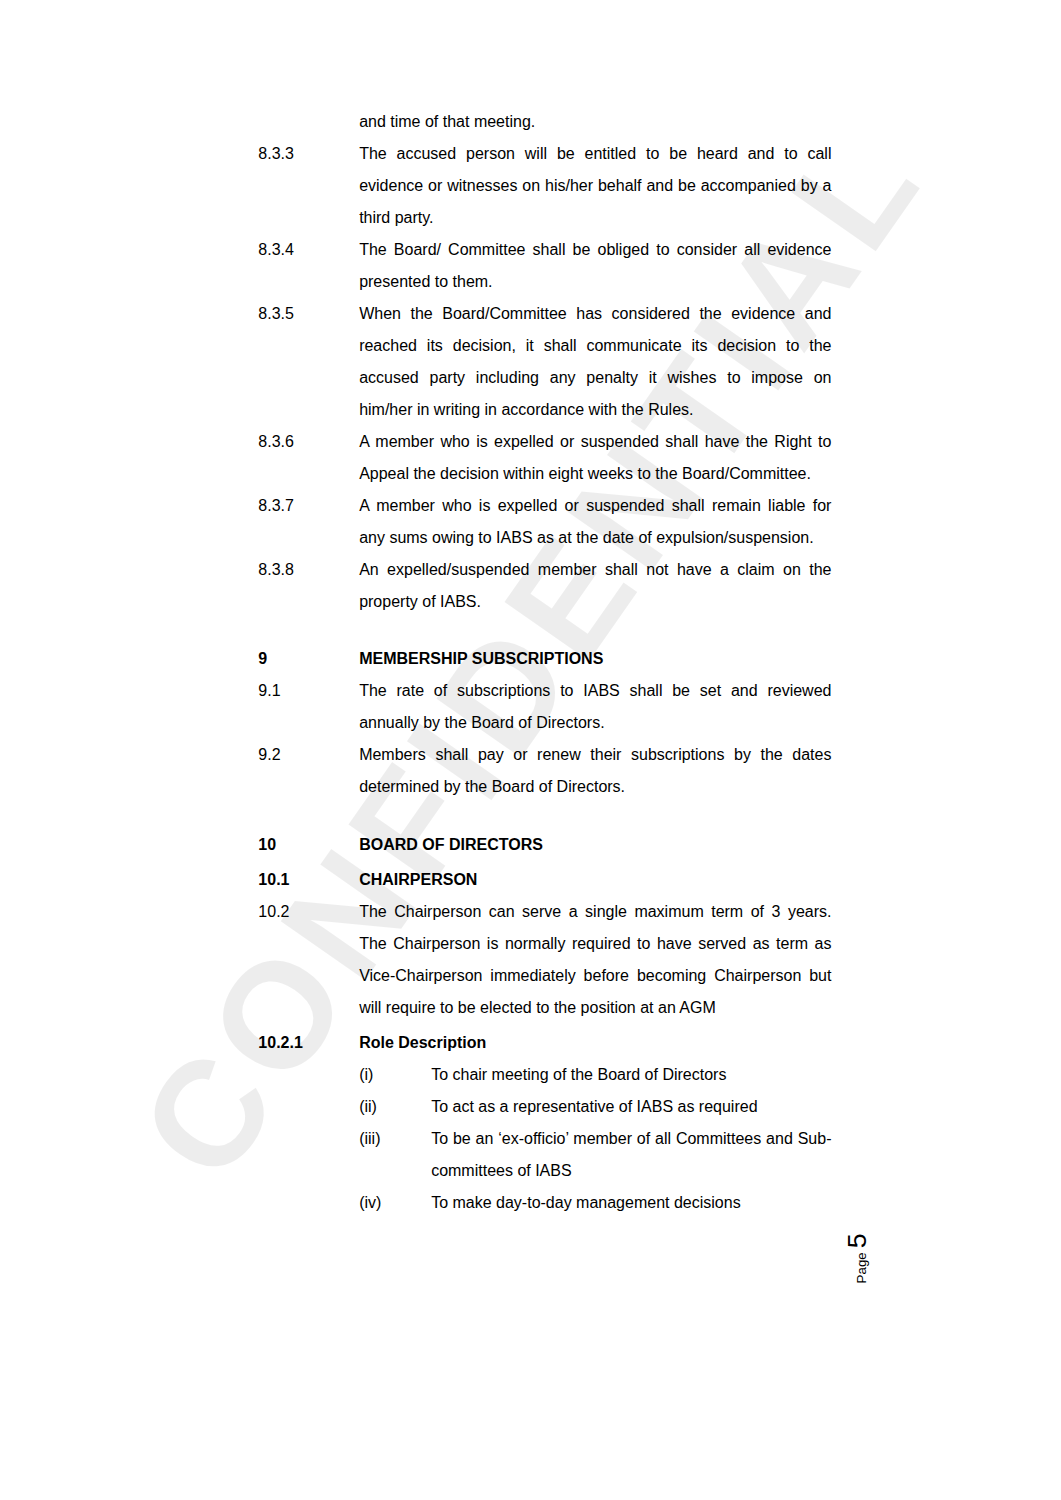CONFIDENTIAL
and time of that meeting.
8.3.3
The accused person will be entitled to be heard and to call evidence or witnesses on his/her behalf and be accompanied by a third party.
8.3.4
The Board/ Committee shall be obliged to consider all evidence presented to them.
8.3.5
When the Board/Committee has considered the evidence and reached its decision, it shall communicate its decision to the accused party including any penalty it wishes to impose on him/her in writing in accordance with the Rules.
8.3.6
A member who is expelled or suspended shall have the Right to Appeal the decision within eight weeks to the Board/Committee.
8.3.7
A member who is expelled or suspended shall remain liable for any sums owing to IABS as at the date of expulsion/suspension.
8.3.8
An expelled/suspended member shall not have a claim on the property of IABS.
9
MEMBERSHIP SUBSCRIPTIONS
9.1
The rate of subscriptions to IABS shall be set and reviewed annually by the Board of Directors.
9.2
Members shall pay or renew their subscriptions by the dates determined by the Board of Directors.
10
BOARD OF DIRECTORS
10.1
CHAIRPERSON
10.2
The Chairperson can serve a single maximum term of 3 years. The Chairperson is normally required to have served as term as Vice-Chairperson immediately before becoming Chairperson but will require to be elected to the position at an AGM
10.2.1
Role Description
(i)
To chair meeting of the Board of Directors
(ii)
To act as a representative of IABS as required
(iii)
To be an ‘ex-officio’ member of all Committees and Sub-committees of IABS
(iv)
To make day-to-day management decisions
Page 5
--------------------
▸ Exercise details: Everything in the listing except the pictures must come back exactly as written.

▸ Solution:
CONFIDENTIAL
and time of that meeting.
8.3.3
The accused person will be entitled to be heard and to call evidence or witnesses on his/her behalf and be accompanied by a third party.
8.3.4
The Board/ Committee shall be obliged to consider all evidence presented to them.
8.3.5
When the Board/Committee has considered the evidence and reached its decision, it shall communicate its decision to the accused party including any penalty it wishes to impose on him/her in writing in accordance with the Rules.
8.3.6
A member who is expelled or suspended shall have the Right to Appeal the decision within eight weeks to the Board/Committee.
8.3.7
A member who is expelled or suspended shall remain liable for any sums owing to IABS as at the date of expulsion/suspension.
8.3.8
An expelled/suspended member shall not have a claim on the property of IABS.
9
MEMBERSHIP SUBSCRIPTIONS
9.1
The rate of subscriptions to IABS shall be set and reviewed annually by the Board of Directors.
9.2
Members shall pay or renew their subscriptions by the dates determined by the Board of Directors.
10
BOARD OF DIRECTORS
10.1
CHAIRPERSON
10.2
The Chairperson can serve a single maximum term of 3 years. The Chairperson is normally required to have served as term as Vice-Chairperson immediately before becoming Chairperson but will require to be elected to the position at an AGM
10.2.1
Role Description
(i)
To chair meeting of the Board of Directors
(ii)
To act as a representative of IABS as required
(iii)
To be an ‘ex-officio’ member of all Committees and Sub-committees of IABS
(iv)
To make day-to-day management decisions
Page 5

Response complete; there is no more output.